Camron’s voice came again, loud but tired and winded. “We’re running out of blood,” she said. “He’s gonna bleed out if we don’t get there soon.”

ADAN

They were in Adan’s car and speeding up a mountain road within minutes of the failed assassination attempt. Adan hadn’t let his temper boil over yet. There was no time.

He and Kerr had watched as their hitman aimed and fired at Nolan, hitting the prince square in the center of the chest, exactly as planned. Adan cried out, howling with excitement when it happened.

Nolan fell backward with the force of the bullet. Blood started surging from the wound, blooming from the center of his chest outward, turning his clean white shirt arterial red.

The shooter had been told an extraction team was in place to remove him from the premises before the Gamma warriors could respond.

There was no extraction team. Having Nolan’s men put down the assassin was always part of Adan’s plan. Dead, he didn’t need to be paid.

When the Gamma warriors took him out, the hitman fell to the floor in a convenient position. The camera went sideways, but it was still facing the right direction.

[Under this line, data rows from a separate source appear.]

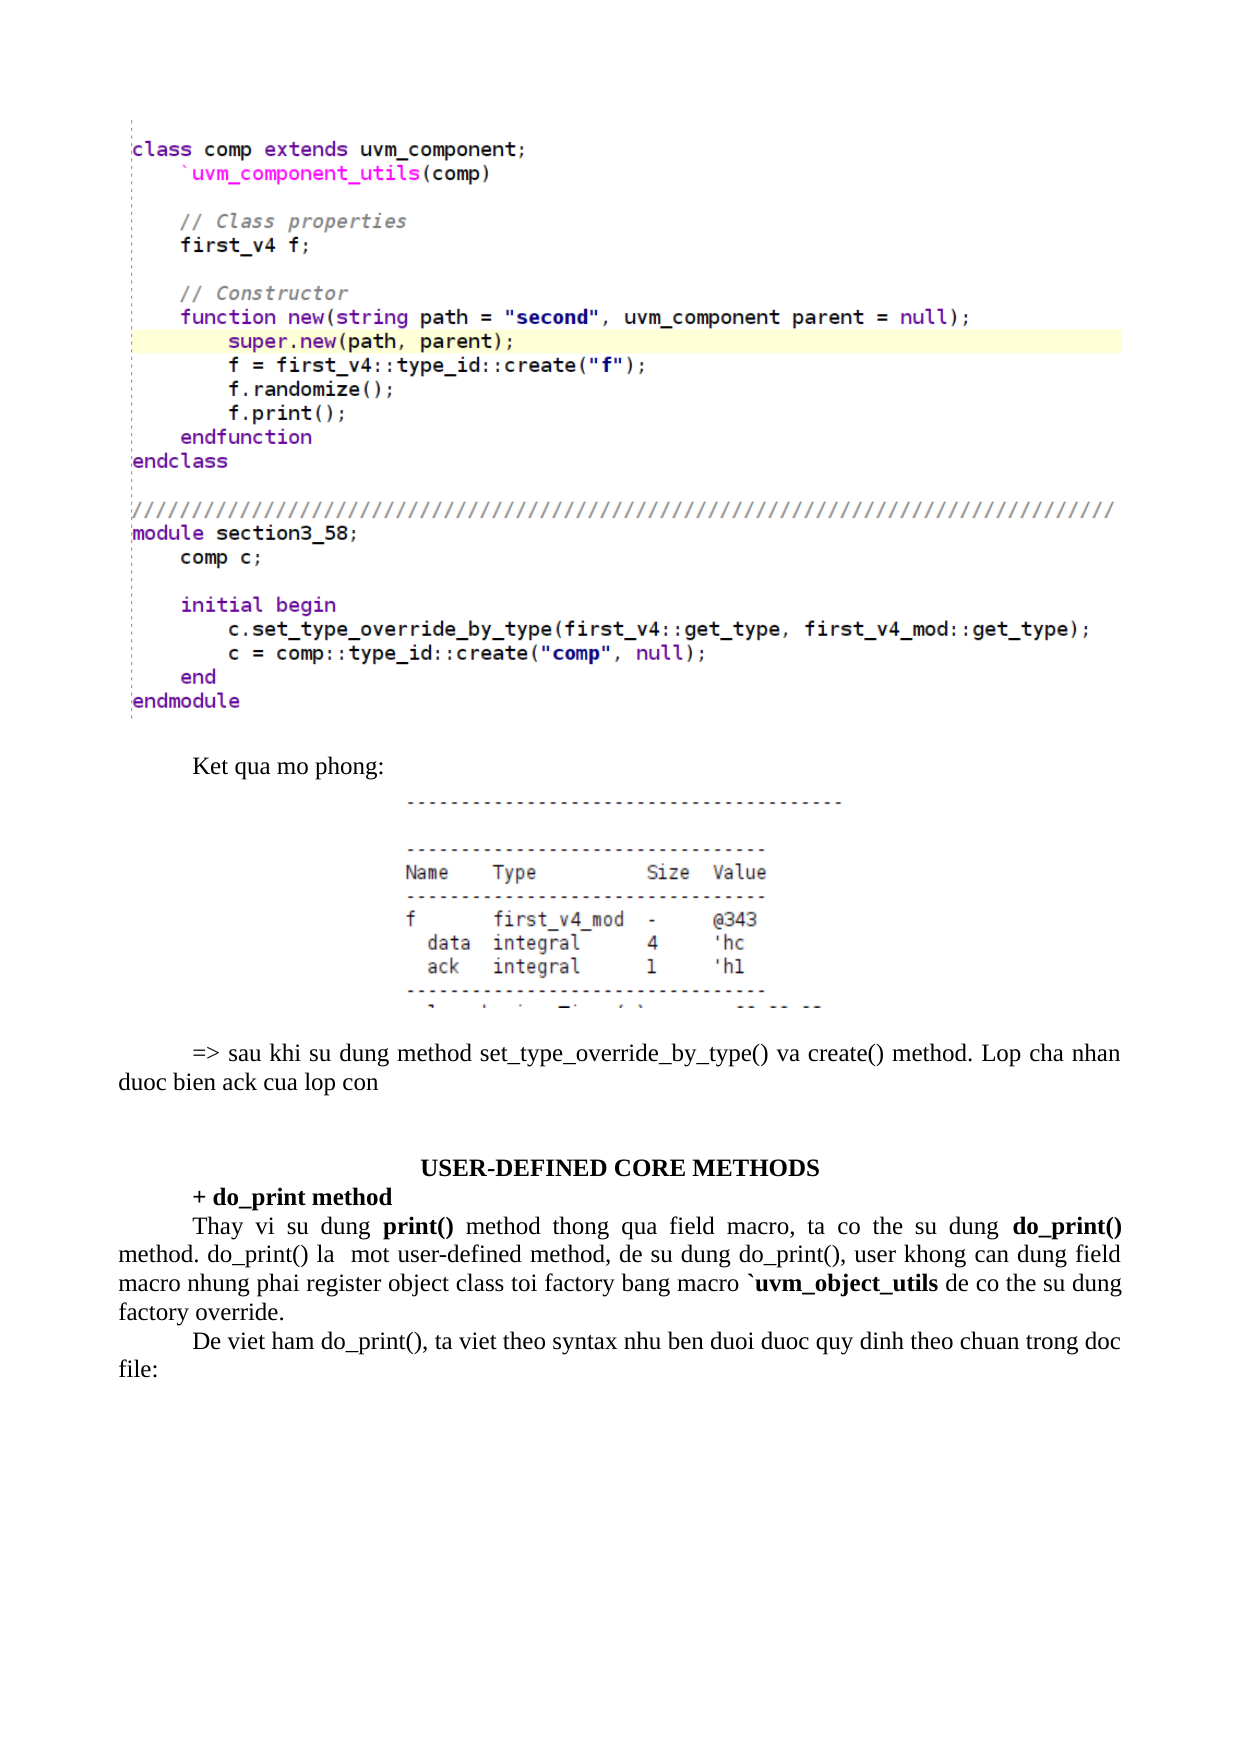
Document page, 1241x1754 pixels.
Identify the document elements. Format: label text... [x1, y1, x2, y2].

text USER-DEFINED CORE METHODS [118, 1153, 1122, 1182]
text => sau khi su dung method set_type_override_by_type() va create() method. Lop cha nhan duoc bien ack cua lop con [118, 1038, 1122, 1096]
text Thay vi su dung print() method thong qua field macro, ta co the su dung do_print() method. do_print() la mot user-defined method, de su dung do_print(), user khong can dung field macro nhung phai register object class toi factory bang macro `uvm_object_utils de co the su dung factory override. [118, 1211, 1122, 1326]
picture [396, 779, 844, 1008]
text Ket qua mo phong: [118, 751, 1122, 779]
picture [118, 118, 1123, 722]
text De viet ham do_print(), ta viet theo syntax nhu ben duoi duoc quy dinh theo chuan trong doc file: [118, 1326, 1122, 1383]
text + do_print method [118, 1182, 1122, 1211]
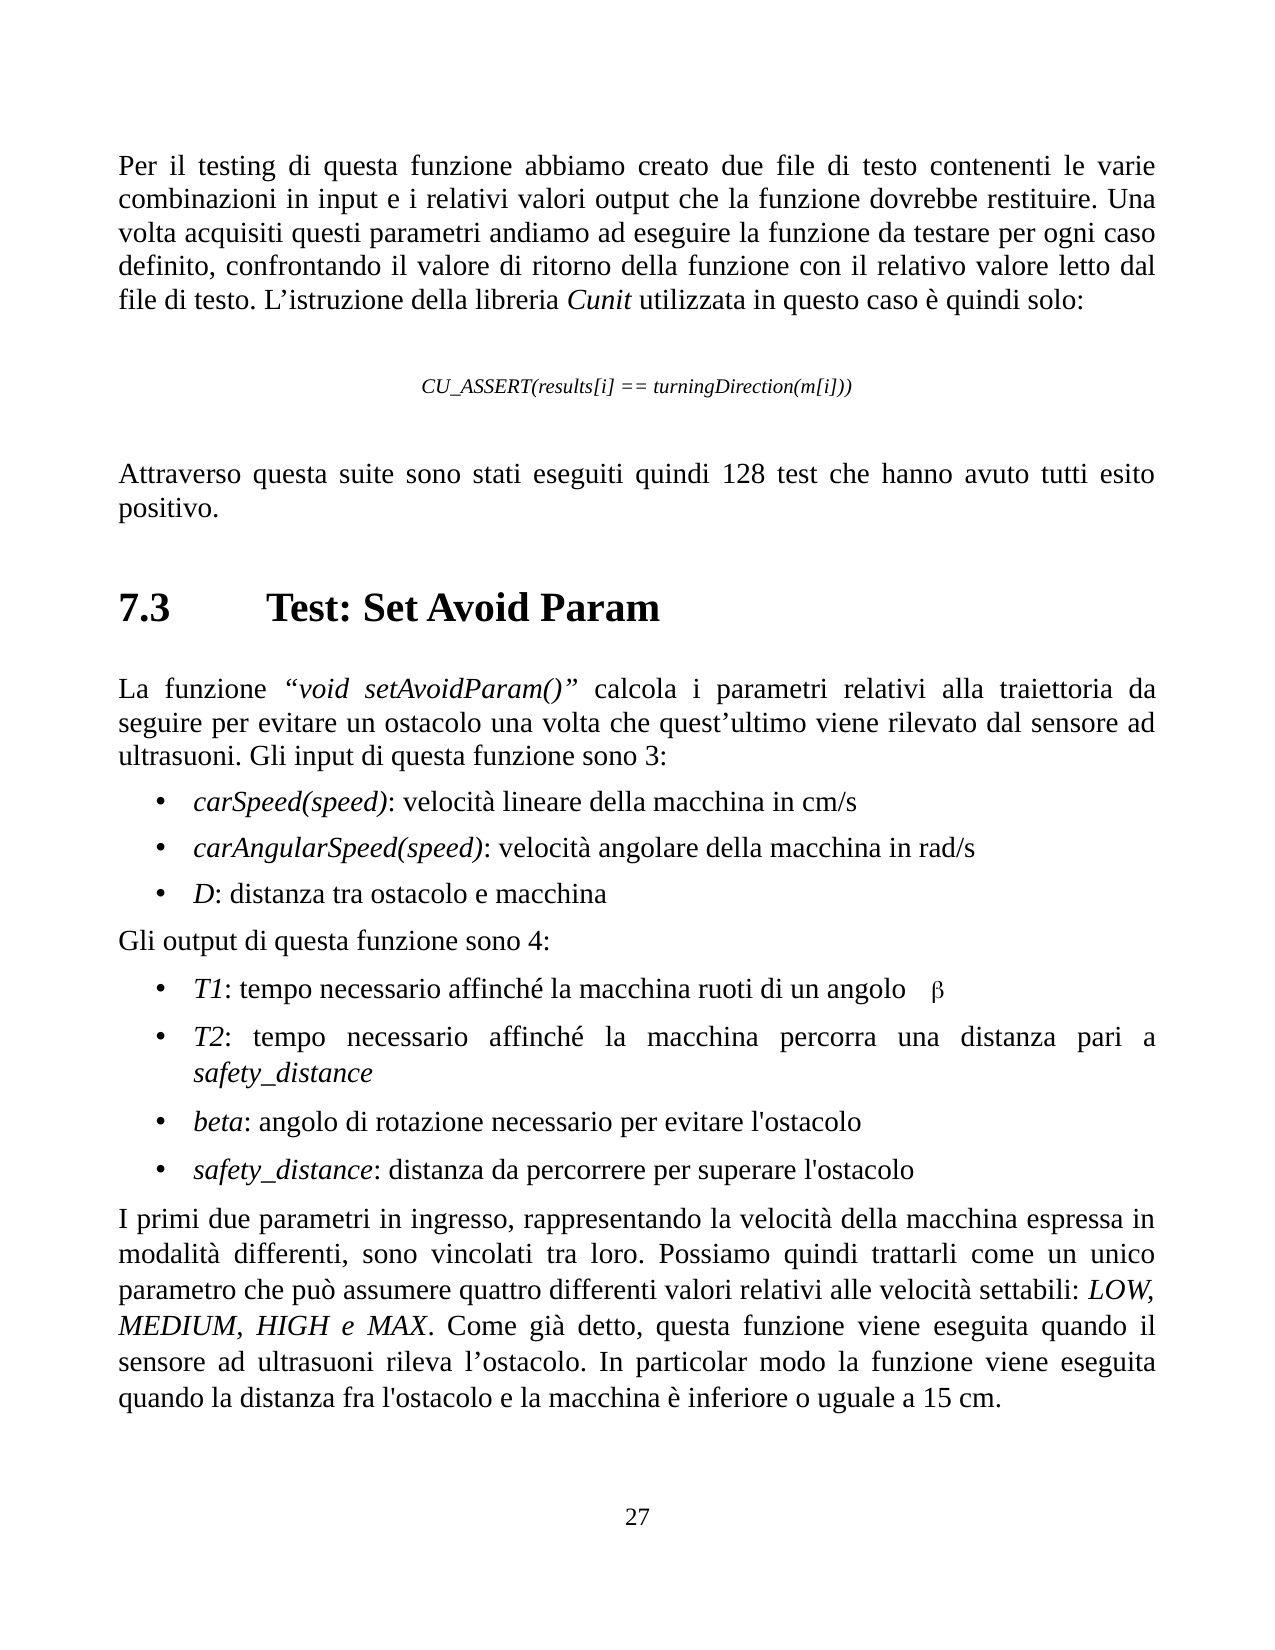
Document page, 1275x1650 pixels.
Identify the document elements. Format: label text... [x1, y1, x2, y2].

Kerr and Adan kept watching, the video on an angle but centered on the prince, capturing all the action that followed the shooting.

A woman, the orphanage director, had rushed to Nolan as soon as he hit the ground. She didn’t seem to care about running for safety, even before the soldiers took down the shooter. She checked Nolan’s pulse and his throat, then started performing CPR.

Adan laughed. The bullet was a hollow-point, and it was filled with wolfsbane. The lady could keep Nolan’s heart beating for a few more seconds, but the poison was going to kill him within less than a minute.

Or so Adan thought.

But after a full minute of profuse bleeding, Nolan was still conscious. He even lifted his hand to his chest. Adan couldn’t believe what he was seeing. He kept watching in silence, daring not to blink.

The woman continued performing CPR for several minutes, intermittently slapping Nolan in the face. He kept passing out then waking back up. Every time he opened his eyes again, Adan’s confidence eroded more and more.

It started to feel like things were not going exactly as planned, after all.

Nolan should have died quickly.

It didn’t make sense. A Lycan can’t survive wolfsbane poisoning. No werewolf can.

It was four minutes after the shooting when the ambulance arrived at the orphanage. Six minutes when the medics got Nolan up onto a gurney. Adan saw Nolan’s chest moving up and down as they carried him out. He was still breathing.

It was time, then, to go into hiding.

Adan thought he’d only need his backup plan if the hitman was captured before he could get his shot off. It never crossed his mind that Nolan could be shot with the poisoned bullet and survive. But that’s what was happening so far.

He will die soon, Adan reassured himself. They can try to fix the gunshot wound, but it won’t heal while the poison is still in Nolan’s blood. There’s no antidote. There’s no way he can survive this.

But while his brother was still alive, Adan could not yet rest.

He could not yet take his place on the throne for granted.

Plan B was a safehouse of sorts. It was a place where they couldn’t be found, a place that didn’t even exist until recently. A place where Adan could wait until Nolan was confirmed dead.

While Nolan lived, he was still the Heir and future Alpha King. Still the one in power. Still the one in control of the law.

And as the prince’s would-be murderer, Adan was not just a wanted man now. He was public enemy number one.

The location of the safehouse was selected for the road that would lead them there. The mountain road, accessible directly from Kerr’s property, wound its way up and down the mountainside around tight corners, and led to a place just about as remote as you could find. If you were being followed on this road, you would know it.

Their go bags were already in the car. After Kerr grabbed several bottles of liquor from his office bar, loosening the cap on one and taking a swig while they walked out of the house, they were on the road.

Kerr tuned the radio to a news station. It didn’t matter which one. All of them were reporting on the shooting.

But the news teams didn’t know anything more than Adan and Kerr did. Adan flipped the radio off and they drove on in silence, checking their mirrors constantly but never spotting a trail behind them.